More Shell, Less Egg
Jon Bentley had a regular column called “Programming Pearls” in the Communications of the ACM (you may have come across [the book that collects] some of his columns). In 1986 he got interested in literate programming and asked Donald Knuth to write a program in that style as a guest column and Doug McIlroy to write a literary-style critique of it.
Literate programming is an interesting topic in its own right. The idea, which originated with Knuth, is to write a program and its documentation at the same time, interleaved with each other. It’s not just writing good comments or including docstrings or using systems like POD. In literate programming, the code is subservient to the documentation.
The program Bentley asked Knuth to write is one that’s become familiar to people who use languages with serious text-handling capabilities: Read a file of text, determine the n most frequently used words, and print out a sorted list of those words along with their frequencies.
Knuth wrote his program in WEB, a literate programming system of his own devising that used Pascal as its programming language.
McIlroy’s review started with an appreciation of Knuth’s presentation and the literate programming technique in general.
And then he calmly and clearly eviscerated the very foundation of Knuth’s program.
What people remember about his review is that McIlroy wrote a six-command shell pipeline that was a complete (and bug-free) replacement for Knuth’s 10+ pages of Pascal.
And additionally, McIlroy wrote 6 sentences of comments, one for each command’s role in the pipeline.
What’s often overlooked when this review is discussed is McIlroy’s explanation of why his solution is better–and it’s not just because it’s shorter.
A wise engineering solution would produce–or better, exploit–reusable parts.

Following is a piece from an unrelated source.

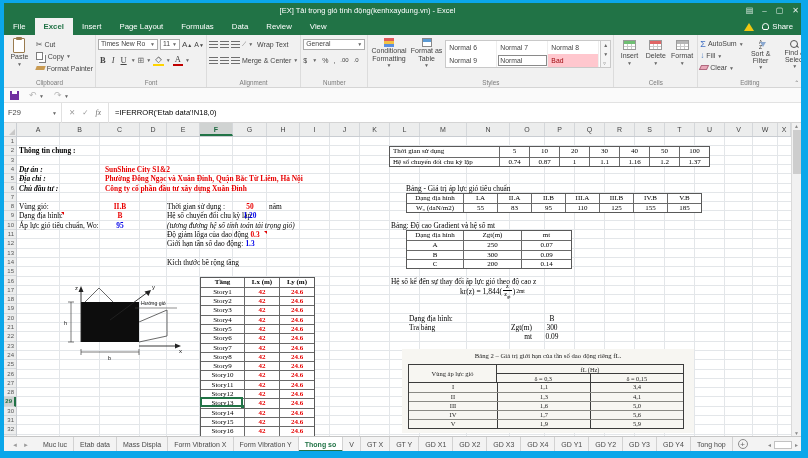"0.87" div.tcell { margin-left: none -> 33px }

To return to Knuth’s paper: Everything there–even input conversion and sorting–is programmed monolithically and from scratch. […] Even if […] programs for these exact purposes were not at hand, these operations would well be implemented separately: for separation of concerns, for easier development, for piecewise debugging, and for potential reuse.
The simple pipeline given above will suffice to get answers right now, not next week or next month. It could well be enough to finish the job. But even for a production project, say for the Library of Congress, it would make a handsome down payment, useful for testing the value of the answers and for smoking out follow-on questions.
Knuth has shown us here how to program intelligibly, but not wisely. I buy the discipline. I do not buy the result. He has fashioned a sort of industrial-strength FabergĂ© egg–intricate, wonderfully worked, refined beyond all ordinary desires, a museum piece from the start.
Just remember, he’s saying this about Donald Knuth.
No Fabergé eggs for McIlroy. Just brass balls.